RECORDS FOR THIS TASK:
☆ ☆ ☆ ☆ ☆ ☆ ☆

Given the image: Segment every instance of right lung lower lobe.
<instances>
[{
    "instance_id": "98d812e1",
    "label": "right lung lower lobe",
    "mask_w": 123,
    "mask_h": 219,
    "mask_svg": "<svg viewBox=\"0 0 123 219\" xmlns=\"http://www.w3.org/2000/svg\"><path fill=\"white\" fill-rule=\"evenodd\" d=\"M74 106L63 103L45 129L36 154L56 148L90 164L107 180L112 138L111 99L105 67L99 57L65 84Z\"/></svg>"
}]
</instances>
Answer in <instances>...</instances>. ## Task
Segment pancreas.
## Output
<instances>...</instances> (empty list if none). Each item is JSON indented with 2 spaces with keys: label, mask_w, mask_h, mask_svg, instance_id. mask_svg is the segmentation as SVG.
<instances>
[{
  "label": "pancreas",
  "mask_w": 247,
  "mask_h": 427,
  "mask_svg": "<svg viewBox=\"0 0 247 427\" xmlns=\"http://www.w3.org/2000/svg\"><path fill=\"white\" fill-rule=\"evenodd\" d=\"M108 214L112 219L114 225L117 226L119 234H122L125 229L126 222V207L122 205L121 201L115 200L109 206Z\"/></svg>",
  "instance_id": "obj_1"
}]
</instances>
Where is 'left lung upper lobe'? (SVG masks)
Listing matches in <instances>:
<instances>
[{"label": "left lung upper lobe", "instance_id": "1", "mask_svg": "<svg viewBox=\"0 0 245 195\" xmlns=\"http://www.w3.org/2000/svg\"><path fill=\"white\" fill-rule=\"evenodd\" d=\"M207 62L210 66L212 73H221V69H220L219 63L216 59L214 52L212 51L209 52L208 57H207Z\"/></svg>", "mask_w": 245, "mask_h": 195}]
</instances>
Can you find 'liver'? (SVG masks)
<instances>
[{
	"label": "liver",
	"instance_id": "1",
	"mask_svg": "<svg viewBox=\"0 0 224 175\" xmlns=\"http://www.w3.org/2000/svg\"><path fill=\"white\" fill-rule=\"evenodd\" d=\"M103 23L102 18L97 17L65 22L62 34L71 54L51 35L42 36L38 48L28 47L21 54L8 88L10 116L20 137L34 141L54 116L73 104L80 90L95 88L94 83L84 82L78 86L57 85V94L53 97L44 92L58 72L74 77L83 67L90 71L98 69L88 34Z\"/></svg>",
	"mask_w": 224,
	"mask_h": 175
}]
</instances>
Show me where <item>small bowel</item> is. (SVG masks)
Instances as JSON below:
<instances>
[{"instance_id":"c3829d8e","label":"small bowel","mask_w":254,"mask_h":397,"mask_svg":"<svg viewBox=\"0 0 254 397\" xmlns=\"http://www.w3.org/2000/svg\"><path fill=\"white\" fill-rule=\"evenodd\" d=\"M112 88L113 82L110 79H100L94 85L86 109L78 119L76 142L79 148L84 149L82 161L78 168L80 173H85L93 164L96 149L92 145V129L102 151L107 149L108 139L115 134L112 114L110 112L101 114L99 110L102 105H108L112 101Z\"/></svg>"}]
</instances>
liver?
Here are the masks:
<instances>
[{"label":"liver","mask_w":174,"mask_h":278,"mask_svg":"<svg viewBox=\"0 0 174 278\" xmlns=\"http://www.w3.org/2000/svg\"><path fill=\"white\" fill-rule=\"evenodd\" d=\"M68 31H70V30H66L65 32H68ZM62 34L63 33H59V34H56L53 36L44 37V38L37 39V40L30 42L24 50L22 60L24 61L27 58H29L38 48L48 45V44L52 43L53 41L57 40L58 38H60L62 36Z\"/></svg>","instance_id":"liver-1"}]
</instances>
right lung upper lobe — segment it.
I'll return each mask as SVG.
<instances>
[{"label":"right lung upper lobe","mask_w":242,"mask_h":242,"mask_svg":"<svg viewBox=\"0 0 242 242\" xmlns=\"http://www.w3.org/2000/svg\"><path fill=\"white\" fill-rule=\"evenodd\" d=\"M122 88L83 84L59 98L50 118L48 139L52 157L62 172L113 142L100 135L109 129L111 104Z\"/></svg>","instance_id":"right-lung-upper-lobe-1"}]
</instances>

☆ ☆ ☆ ☆ ☆ ☆ ☆

TASK OBJECTIVE:
Print the rows above exactly, from the line containing "Show me where" through the end of the rows, including both ends.

RESULT:
Show me where <item>small bowel</item> is. (SVG masks)
Instances as JSON below:
<instances>
[{"instance_id":"c3829d8e","label":"small bowel","mask_w":254,"mask_h":397,"mask_svg":"<svg viewBox=\"0 0 254 397\" xmlns=\"http://www.w3.org/2000/svg\"><path fill=\"white\" fill-rule=\"evenodd\" d=\"M112 88L113 82L110 79H100L94 85L86 109L78 119L76 142L79 148L84 149L82 161L78 168L80 173H85L93 164L96 149L92 145V129L102 151L107 149L108 139L115 134L112 114L110 112L101 114L99 110L102 105H108L112 101Z\"/></svg>"}]
</instances>
liver?
Here are the masks:
<instances>
[{"label":"liver","mask_w":174,"mask_h":278,"mask_svg":"<svg viewBox=\"0 0 174 278\" xmlns=\"http://www.w3.org/2000/svg\"><path fill=\"white\" fill-rule=\"evenodd\" d=\"M68 31H70V30H66L65 32H68ZM62 34L63 33H59V34H56L53 36L44 37V38L37 39V40L30 42L24 50L22 60L24 61L27 58H29L38 48L48 45V44L52 43L53 41L57 40L58 38H60L62 36Z\"/></svg>","instance_id":"liver-1"}]
</instances>
right lung upper lobe — segment it.
I'll return each mask as SVG.
<instances>
[{"label":"right lung upper lobe","mask_w":242,"mask_h":242,"mask_svg":"<svg viewBox=\"0 0 242 242\" xmlns=\"http://www.w3.org/2000/svg\"><path fill=\"white\" fill-rule=\"evenodd\" d=\"M122 88L83 84L59 98L50 118L48 139L52 157L62 172L113 142L100 135L109 129L111 104Z\"/></svg>","instance_id":"right-lung-upper-lobe-1"}]
</instances>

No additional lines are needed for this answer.